私は仕事に集中するため通話を切り、まとめたデータと追加の指示を各隊に送信した。
「よろしかったのですか?」
「どうでもいいですよ、あんな方は。一応安全を確認した後救助に向かって甲東官房長官を回収してください。形だけでもそうしておかないと問題になるので。死体でも構いませんが、難しいようでしたら程々の所で捜索を中止してください」
「承知しました」
甲東官房長官に思う所があった高倉隊長はその指示をすんなりと受け入れる。彼も内心ではあんな保身しか考えていない無能な政治家の事は嫌悪していたのだろう。
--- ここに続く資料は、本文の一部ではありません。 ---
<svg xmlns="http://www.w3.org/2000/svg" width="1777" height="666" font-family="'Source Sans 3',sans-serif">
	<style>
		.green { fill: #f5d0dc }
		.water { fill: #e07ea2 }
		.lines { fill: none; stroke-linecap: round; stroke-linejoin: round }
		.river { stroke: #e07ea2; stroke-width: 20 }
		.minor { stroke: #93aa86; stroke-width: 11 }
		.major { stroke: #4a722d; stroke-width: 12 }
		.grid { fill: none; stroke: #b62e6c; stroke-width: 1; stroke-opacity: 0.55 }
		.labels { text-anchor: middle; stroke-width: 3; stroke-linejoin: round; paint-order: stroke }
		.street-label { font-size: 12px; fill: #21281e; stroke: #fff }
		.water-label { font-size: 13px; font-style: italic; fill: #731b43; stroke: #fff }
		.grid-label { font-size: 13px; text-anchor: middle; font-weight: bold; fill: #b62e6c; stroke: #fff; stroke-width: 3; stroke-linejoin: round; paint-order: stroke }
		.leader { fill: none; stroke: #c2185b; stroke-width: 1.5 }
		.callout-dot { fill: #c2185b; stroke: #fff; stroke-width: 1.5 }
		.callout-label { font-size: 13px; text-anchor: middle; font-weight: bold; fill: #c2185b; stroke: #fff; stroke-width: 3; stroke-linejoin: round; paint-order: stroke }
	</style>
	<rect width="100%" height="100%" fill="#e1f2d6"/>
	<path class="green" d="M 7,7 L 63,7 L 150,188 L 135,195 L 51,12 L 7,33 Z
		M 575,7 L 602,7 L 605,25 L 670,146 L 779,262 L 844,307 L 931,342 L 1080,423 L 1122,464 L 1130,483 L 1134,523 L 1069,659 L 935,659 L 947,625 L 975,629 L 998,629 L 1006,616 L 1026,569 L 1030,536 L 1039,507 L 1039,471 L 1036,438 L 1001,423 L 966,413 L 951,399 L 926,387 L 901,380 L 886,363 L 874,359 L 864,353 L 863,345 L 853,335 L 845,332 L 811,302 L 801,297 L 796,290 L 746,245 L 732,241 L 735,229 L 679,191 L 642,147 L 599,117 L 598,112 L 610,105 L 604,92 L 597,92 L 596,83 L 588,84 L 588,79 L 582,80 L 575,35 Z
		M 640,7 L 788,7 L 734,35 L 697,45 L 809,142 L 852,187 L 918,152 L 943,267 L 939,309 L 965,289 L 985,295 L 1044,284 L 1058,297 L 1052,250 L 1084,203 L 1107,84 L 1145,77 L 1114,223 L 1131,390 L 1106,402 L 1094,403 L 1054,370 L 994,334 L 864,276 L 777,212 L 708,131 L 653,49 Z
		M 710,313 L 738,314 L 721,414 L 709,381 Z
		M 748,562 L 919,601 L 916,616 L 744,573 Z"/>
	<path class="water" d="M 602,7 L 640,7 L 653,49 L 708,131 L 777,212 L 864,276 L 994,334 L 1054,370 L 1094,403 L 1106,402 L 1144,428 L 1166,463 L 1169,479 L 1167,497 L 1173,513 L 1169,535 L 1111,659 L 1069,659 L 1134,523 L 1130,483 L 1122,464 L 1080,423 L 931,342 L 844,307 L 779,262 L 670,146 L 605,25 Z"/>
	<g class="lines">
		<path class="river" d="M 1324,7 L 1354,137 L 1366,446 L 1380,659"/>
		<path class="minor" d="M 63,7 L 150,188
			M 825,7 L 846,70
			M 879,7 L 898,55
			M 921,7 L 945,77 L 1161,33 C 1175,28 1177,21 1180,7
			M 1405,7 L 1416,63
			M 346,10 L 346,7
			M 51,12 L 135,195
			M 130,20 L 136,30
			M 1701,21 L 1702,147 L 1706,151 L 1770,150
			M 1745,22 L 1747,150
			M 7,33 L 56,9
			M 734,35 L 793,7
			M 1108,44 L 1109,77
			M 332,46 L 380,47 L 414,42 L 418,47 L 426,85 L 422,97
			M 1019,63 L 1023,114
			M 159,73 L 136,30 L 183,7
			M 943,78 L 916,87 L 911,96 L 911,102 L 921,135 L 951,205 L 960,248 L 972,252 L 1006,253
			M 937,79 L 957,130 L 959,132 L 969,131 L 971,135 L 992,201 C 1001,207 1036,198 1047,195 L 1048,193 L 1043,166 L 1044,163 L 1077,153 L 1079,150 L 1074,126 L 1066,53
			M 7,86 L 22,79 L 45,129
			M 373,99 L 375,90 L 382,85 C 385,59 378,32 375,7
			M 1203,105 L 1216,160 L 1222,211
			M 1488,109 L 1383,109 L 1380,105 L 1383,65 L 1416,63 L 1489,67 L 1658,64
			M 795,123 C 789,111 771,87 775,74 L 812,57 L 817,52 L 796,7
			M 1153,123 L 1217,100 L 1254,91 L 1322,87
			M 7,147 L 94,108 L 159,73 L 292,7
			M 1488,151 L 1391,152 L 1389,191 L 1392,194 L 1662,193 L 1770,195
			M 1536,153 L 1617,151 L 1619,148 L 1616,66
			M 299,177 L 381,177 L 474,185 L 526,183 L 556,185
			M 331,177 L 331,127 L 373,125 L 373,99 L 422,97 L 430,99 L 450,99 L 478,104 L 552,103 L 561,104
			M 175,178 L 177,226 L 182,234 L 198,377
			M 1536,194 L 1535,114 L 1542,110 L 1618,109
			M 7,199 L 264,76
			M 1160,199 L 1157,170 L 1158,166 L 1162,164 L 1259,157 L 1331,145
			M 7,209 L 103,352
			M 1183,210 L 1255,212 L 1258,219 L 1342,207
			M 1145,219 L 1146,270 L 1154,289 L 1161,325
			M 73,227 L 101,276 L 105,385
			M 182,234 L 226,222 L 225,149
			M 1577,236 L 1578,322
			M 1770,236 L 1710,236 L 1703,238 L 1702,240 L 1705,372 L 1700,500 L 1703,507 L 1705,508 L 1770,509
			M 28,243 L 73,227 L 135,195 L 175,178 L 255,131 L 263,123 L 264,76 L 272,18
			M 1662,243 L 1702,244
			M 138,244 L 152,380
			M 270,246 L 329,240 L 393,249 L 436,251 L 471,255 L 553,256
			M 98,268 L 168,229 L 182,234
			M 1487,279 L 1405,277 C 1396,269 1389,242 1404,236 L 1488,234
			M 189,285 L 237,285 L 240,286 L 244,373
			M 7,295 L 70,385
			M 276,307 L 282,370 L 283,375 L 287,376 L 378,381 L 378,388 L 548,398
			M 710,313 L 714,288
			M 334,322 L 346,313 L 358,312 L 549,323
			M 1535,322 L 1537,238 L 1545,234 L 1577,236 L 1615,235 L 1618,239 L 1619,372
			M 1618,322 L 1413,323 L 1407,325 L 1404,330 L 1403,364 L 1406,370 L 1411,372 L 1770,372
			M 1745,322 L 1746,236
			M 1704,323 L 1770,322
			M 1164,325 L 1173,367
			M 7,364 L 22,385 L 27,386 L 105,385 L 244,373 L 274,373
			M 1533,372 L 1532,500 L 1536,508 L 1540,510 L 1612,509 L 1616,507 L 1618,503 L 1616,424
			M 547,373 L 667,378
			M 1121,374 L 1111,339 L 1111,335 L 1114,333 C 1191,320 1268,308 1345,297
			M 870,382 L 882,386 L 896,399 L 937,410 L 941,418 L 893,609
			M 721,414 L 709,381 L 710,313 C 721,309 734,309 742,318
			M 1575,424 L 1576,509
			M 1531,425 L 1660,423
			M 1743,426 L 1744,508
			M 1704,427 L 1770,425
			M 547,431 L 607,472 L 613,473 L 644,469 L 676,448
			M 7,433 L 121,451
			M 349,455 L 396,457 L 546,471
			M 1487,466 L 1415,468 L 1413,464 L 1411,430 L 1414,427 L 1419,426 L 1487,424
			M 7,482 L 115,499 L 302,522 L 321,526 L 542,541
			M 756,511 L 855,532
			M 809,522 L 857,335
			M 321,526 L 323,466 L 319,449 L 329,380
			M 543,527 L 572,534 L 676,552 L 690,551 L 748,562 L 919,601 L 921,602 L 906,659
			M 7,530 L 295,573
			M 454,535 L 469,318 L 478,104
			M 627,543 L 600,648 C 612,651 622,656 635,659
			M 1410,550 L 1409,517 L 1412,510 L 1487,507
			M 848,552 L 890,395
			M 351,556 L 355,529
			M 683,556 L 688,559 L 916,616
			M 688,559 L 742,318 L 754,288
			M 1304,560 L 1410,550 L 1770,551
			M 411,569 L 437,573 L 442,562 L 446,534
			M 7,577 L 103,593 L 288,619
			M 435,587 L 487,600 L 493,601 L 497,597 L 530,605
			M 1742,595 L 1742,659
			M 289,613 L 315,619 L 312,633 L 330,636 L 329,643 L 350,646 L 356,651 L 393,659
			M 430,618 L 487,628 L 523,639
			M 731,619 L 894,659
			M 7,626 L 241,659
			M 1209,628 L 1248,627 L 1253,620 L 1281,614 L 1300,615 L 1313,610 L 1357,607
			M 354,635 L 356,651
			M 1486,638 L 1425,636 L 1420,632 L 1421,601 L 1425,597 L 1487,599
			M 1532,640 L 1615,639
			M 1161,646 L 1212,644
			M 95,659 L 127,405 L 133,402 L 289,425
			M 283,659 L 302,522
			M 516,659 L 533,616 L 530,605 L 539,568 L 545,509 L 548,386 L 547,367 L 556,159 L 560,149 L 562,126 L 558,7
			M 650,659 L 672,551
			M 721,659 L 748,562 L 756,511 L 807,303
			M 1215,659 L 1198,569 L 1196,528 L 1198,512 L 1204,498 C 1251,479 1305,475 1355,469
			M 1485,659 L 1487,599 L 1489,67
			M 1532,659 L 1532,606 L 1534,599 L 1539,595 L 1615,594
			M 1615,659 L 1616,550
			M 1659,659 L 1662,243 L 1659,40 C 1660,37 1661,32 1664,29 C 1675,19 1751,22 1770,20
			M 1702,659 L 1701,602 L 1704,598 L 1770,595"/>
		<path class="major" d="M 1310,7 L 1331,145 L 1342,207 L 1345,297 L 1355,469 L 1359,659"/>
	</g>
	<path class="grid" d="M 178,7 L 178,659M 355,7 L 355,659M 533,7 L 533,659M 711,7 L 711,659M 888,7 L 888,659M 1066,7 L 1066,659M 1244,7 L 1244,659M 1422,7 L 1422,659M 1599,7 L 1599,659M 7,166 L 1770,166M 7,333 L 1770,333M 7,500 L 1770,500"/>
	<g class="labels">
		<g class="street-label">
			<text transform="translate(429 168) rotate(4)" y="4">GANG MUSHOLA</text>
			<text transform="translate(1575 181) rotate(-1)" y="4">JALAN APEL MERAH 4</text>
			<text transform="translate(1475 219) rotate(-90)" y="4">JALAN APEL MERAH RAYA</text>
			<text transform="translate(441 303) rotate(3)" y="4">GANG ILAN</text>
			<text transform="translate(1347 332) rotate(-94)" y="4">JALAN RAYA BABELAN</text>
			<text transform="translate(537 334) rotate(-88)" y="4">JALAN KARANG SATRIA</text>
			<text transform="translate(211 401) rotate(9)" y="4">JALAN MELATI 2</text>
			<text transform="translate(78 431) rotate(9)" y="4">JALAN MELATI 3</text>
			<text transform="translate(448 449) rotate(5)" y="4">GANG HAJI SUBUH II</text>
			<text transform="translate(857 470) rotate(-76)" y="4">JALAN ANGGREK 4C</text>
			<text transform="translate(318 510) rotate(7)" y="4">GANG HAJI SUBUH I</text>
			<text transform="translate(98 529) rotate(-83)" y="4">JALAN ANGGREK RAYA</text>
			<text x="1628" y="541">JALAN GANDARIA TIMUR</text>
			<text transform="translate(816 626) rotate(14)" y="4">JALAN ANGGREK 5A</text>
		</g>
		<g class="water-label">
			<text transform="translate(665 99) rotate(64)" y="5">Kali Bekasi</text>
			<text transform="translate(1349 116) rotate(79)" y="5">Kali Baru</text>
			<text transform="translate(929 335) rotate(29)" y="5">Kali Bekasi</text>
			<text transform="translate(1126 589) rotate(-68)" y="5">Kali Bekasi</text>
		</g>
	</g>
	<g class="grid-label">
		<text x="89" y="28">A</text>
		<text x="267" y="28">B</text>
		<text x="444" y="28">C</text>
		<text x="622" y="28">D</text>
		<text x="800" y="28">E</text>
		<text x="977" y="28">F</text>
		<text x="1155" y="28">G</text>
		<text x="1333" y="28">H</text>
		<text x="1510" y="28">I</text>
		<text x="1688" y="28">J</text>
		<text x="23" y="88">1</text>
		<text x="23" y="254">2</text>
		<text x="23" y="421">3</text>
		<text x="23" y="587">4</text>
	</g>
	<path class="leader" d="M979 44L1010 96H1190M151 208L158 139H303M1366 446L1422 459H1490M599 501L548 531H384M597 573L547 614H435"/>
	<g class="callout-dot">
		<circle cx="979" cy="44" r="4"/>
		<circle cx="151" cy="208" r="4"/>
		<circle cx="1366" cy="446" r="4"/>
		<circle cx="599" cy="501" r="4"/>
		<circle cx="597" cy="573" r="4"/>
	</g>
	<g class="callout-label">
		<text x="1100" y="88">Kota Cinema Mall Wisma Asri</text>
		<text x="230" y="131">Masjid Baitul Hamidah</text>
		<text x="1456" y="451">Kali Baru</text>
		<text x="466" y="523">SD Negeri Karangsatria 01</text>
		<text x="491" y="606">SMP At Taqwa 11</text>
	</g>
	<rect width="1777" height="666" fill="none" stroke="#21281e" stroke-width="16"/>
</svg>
「……ところで高倉さん。これで実質的な日本の最高権力者が政敵の姦計により死んだわけですが、私がした事はクーデターになるのでしょうか」
「そういう解釈も出来ますが、それは僕達を護る為です。気を落とさないようにしてください」
「気遣っていただきありがとうございます」
高倉隊長は侮蔑するどころか尊敬の眼差しで狡猾な私を見つめていた。しかしこれは紛れもないクーデターであり、私はこの後に待ち受ける混乱を想像し絶望してしまった。
甲東官房長官は確かに暗君だったかもしれない。
しかしアニメとは違い現実は悪の親玉を倒してそれで終わりではない。
彼がいなくなったとしても、虎視眈々と権力の座を狙っていた同等程度の愚者が取って代わるだけだ。
あるいはそれは、他ならぬ私自身なのかもしれない。
「あなたも昔は純粋無垢な青年だったのにすっかり私の忠実な腹心ですね。噛みついていた頃が懐かしいです」
「あはは……昔の事については忘れて頂ければ。あの頃は僕も若かったので。今ではミトラさんのお考えがわかるようになりましたから」
「買い被らないでください。有難い事に私は理想の上司と言われますが、結局のところ部下を洗脳しているだけなのかもしれません。そのせいで蒲生さんや仲村渠さんの様に時々暴走する人が出てくるのですよ」
ポリコレを曲解して不祥事を起こした蒲生ゾーイも、私の期待に応えようと英雄になろうとした仲村渠ヒカリも、元を辿れば私にも原因の一端があるといえる。
最早私の言葉は私だけの言葉ではなくなり、人命を左右するものになってしまったのだ。
「仲村渠さんは臨機応変な対応が出来る類稀なる逸材ですが、自己肯定感が低いが故に他者に依存しがちで、純粋が故にすぐに他者の考えに染まってしまう危うい心の持ち主です」
仲村渠ヒカリはお世辞にも学力が高いとは言えない。おそらく学歴社会においては落ちこぼれに分類されるのだろう。
しかしそれは一面的な評価でしかない。入隊試験の際に即座に最適な行動を導き出し、細かな仕草からエマとトレンタが顔見知りだと見抜く観察眼など、それを補って余りある能力を有していた。
その才能は既存の教育カリキュラムでは評価出来なかったとしても、戦時下でなければきっと彼女は才能を余すことなく生かして成功者となっていたに違いない。
「彼女が再び過ちを繰り返さないためにも気にかけてくれないでしょうか。何度か似た様な事をしてしまったあなたならば適任でしょう」
「それがミトラさんのお望みならば」
かつては彼女と同じく正義感溢れる熱血漢だった高倉隊長は指示を与えられ微かに喜んだ。
彼に自覚があるかどうかはわからないが、イエスマンと成り果てた彼もまた私によって洗脳された哀れな部下なのだろう。
しかしつまらない事を考えるのはこのあたりでやめなければ。
こういう時は仕事に打ち込むに限る。私はそうやって全てから眼を逸らしてきたのだから。